Regardless, pancreatic cancers are associated with high rates of clinically undetectable, micrometastatic disease (28-30). Perhaps pancreatic tail cancers are intrinsically more likely to progress through local growth and invasion due to a higher incidence of tumors with intact SMAD4 profiles. This could explain the significant survival benefit conveyed from the addition of adjuvant radiation. Further, this data suggests that prioritizing strategies that focus on improved local control with modern RT modalities may be particularly important for tumors in the tail of the pancreas.
Our study faced certain limitations from its inherent retrospective nature and relatively small sample size. We recognize that the median survival of 11.3 months in those patients who did not receive adjuvant RT is low and could reflect a cohort with increased co-morbidities that precluded adjuvant therapy integration. Indeed, the group of 14 patients who did not receive RT included 5 patients who did not receive any adjuvant therapy at all. We attempted to perform sub-group analysis to separate adjuvant chemotherapy as a possible confounder, but our study was not designed to do so. While seven patients received chemotherapy alone, no patients received adjuvant radiation alone. One patient received a significantly lower dose of radiation at our institution (9 Gy) because he was previously treated at a community hospital, where he was treated with a split course fractionation scheme. Otherwise, the small sample size precludes the retrospective elucidation of individual effects from chemotherapy and radiation.

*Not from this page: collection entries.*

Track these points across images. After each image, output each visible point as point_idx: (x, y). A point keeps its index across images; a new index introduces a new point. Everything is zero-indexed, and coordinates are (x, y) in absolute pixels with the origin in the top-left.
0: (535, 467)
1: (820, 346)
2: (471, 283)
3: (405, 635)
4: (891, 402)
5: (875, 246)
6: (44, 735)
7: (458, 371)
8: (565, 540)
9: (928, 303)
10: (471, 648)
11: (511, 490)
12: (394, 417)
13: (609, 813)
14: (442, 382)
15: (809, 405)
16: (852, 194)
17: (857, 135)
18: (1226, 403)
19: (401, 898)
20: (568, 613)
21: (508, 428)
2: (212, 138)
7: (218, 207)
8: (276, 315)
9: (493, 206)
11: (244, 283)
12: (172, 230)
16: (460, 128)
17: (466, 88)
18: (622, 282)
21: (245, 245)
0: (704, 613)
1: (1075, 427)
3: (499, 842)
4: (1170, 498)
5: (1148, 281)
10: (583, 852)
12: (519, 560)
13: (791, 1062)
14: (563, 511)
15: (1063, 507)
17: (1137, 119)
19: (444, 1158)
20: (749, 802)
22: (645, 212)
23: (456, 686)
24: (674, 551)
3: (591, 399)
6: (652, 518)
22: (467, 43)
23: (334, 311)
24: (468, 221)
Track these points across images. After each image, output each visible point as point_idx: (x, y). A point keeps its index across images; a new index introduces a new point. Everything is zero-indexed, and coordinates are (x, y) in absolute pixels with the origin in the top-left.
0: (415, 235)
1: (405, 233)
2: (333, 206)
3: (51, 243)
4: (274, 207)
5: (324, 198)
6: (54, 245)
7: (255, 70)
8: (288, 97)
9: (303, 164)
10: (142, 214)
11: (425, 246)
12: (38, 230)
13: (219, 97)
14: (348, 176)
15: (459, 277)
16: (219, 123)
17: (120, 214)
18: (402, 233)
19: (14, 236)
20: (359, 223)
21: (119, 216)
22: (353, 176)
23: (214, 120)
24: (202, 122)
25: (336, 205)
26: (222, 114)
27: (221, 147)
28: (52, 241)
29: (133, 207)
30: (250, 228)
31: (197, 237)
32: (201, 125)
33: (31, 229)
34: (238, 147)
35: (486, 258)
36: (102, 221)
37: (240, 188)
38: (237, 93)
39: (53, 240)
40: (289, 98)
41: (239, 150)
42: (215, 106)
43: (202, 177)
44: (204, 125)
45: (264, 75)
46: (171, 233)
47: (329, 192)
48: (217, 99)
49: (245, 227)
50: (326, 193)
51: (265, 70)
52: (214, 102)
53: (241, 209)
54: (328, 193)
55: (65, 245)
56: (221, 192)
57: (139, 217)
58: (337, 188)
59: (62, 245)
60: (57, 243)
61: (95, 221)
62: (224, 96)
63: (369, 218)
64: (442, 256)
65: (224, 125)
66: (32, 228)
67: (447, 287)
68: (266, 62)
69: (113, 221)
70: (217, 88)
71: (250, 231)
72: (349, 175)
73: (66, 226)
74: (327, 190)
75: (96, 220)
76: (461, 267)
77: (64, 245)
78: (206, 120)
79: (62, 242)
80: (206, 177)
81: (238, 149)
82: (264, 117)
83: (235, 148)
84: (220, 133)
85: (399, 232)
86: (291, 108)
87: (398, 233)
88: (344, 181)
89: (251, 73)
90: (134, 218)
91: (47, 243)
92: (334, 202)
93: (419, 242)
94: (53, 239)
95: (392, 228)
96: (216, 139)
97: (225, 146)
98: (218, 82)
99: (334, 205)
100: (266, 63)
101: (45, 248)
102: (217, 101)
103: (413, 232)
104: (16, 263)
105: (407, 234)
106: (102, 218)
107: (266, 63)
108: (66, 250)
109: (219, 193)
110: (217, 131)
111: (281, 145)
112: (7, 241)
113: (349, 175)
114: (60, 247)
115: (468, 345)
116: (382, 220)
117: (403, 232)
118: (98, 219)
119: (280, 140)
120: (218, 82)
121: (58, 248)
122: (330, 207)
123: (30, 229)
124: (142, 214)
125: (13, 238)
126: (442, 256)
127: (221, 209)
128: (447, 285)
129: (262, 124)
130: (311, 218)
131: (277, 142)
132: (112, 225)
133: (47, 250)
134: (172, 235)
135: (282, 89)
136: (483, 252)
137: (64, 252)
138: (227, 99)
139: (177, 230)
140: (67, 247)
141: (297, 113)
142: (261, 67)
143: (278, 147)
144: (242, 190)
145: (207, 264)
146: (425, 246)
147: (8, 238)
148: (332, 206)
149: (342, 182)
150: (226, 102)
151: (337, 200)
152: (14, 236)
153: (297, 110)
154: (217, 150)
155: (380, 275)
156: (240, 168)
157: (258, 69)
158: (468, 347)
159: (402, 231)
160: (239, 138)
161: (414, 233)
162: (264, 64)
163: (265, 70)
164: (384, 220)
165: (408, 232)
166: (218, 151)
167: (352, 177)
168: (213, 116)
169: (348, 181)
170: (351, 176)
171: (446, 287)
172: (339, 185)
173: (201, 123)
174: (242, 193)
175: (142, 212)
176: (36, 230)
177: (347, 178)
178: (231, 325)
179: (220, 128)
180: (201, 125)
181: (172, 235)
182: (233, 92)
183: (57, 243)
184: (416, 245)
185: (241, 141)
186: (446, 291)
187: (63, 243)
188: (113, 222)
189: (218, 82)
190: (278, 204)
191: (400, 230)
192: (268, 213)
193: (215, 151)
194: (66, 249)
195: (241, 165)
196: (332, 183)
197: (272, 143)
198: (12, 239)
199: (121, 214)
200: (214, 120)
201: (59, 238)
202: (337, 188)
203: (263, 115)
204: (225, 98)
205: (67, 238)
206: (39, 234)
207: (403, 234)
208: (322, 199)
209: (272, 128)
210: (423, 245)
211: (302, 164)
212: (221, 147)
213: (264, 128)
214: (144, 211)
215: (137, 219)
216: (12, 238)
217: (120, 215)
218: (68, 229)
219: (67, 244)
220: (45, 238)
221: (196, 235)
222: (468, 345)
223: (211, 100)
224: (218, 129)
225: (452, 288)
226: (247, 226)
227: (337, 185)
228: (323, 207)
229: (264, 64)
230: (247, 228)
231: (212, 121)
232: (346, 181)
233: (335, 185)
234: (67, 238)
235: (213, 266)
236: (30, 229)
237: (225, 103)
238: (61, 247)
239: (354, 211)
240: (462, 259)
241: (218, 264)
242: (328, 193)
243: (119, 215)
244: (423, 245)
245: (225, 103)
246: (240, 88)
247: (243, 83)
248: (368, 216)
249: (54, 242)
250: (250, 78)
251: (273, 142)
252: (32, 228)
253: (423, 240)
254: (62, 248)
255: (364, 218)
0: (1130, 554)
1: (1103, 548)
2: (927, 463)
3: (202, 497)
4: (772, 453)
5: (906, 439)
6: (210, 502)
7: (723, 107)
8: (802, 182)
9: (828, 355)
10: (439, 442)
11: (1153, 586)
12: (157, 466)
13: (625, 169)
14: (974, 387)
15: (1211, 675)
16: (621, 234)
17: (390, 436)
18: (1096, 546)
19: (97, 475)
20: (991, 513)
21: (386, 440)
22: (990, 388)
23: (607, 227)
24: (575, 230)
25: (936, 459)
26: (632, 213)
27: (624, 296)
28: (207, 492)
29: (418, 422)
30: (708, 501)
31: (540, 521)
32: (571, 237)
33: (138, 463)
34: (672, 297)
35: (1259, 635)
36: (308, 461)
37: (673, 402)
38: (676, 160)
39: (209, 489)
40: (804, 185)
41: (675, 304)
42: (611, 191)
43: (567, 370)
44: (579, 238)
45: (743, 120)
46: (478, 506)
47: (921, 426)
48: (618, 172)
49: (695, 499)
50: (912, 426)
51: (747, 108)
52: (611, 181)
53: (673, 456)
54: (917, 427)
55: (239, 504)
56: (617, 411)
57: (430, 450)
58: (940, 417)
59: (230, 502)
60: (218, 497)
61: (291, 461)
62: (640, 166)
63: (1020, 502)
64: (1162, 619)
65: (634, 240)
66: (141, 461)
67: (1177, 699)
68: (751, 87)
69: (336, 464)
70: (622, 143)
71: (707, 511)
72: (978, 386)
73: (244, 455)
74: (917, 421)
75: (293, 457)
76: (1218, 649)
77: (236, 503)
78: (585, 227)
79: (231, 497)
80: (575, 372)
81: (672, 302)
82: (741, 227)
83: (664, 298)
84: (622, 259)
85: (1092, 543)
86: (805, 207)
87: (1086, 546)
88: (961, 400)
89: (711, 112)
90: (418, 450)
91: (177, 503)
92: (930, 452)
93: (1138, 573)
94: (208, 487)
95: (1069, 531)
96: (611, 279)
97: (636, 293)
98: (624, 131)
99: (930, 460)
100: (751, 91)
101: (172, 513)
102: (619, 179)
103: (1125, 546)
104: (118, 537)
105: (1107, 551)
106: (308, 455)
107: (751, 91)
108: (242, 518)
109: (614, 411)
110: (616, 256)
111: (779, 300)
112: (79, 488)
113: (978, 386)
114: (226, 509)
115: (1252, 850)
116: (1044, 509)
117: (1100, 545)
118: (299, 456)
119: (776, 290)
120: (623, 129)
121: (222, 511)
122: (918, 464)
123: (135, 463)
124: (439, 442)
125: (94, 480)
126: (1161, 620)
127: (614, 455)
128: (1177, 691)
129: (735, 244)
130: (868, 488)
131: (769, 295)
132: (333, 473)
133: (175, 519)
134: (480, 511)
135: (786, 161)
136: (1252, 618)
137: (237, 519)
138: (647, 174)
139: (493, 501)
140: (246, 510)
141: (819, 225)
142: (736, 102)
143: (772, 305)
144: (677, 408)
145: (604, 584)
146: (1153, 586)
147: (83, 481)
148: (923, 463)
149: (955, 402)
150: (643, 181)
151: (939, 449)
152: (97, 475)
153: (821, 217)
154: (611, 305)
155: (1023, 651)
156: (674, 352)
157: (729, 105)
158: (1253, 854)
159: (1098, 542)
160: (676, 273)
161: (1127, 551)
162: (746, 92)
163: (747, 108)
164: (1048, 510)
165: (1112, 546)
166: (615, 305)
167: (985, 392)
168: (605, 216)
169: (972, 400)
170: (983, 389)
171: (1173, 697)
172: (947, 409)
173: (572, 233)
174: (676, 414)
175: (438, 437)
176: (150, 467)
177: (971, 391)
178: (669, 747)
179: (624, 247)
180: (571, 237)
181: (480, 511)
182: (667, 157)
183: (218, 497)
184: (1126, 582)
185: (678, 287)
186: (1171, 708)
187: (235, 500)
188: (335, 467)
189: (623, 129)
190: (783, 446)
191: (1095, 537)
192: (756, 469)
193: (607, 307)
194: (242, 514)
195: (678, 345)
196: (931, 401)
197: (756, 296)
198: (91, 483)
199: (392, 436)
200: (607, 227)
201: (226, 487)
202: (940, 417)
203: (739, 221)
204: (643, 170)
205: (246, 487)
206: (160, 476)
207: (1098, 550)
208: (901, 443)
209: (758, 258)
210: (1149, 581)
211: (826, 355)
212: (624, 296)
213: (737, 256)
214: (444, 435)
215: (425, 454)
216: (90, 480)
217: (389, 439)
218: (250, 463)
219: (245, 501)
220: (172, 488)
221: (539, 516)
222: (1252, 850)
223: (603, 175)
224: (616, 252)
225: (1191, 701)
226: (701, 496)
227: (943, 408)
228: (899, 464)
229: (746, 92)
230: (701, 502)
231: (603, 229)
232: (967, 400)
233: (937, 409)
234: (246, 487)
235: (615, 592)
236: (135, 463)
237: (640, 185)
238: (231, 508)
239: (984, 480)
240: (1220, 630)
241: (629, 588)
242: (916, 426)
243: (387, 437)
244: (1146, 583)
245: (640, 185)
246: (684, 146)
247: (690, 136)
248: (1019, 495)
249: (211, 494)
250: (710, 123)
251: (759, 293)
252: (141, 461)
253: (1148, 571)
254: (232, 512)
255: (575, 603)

Current studies suggest patients with pancreatic head tumors that are node positive or resected with positive margins benefit from adjuvant regimens that contain chemoradiation (31). This small study suggests that there may be improved survival for tail tumors with adjuvant RT, even for R0 resected tumors that are node negative. Moreover, the majority of the patients receiving adjuvant RT did so without any additional systemic chemotherapy, suggesting there may be increased benefit to intensifying local therapy integration in this subset of patients. Further study of pancreatic tail tumors in the adjuvant setting is warranted.
Conclusions
This study showed an improvement in survival with the addition of adjuvant RT for pancreatic tail tumors. The data suggests that tumors of the pancreatic tail compared with other locations may have a different genetic tumor profile favoring a higher propensity for local rather than distant disease progression. These findings need further validation to identify the most appropriate patient selection factors for adjuvant RT regimens for resected tail tumors.
Acknowledgements
None.
Footnote
Conflicts of Interest: The authors have no conflicts of interest to declare.
Ethical Statement: This research was approved by the ethics committee and informed consent was obtained from all patients per our IRB# Pro 00003328 (0.02).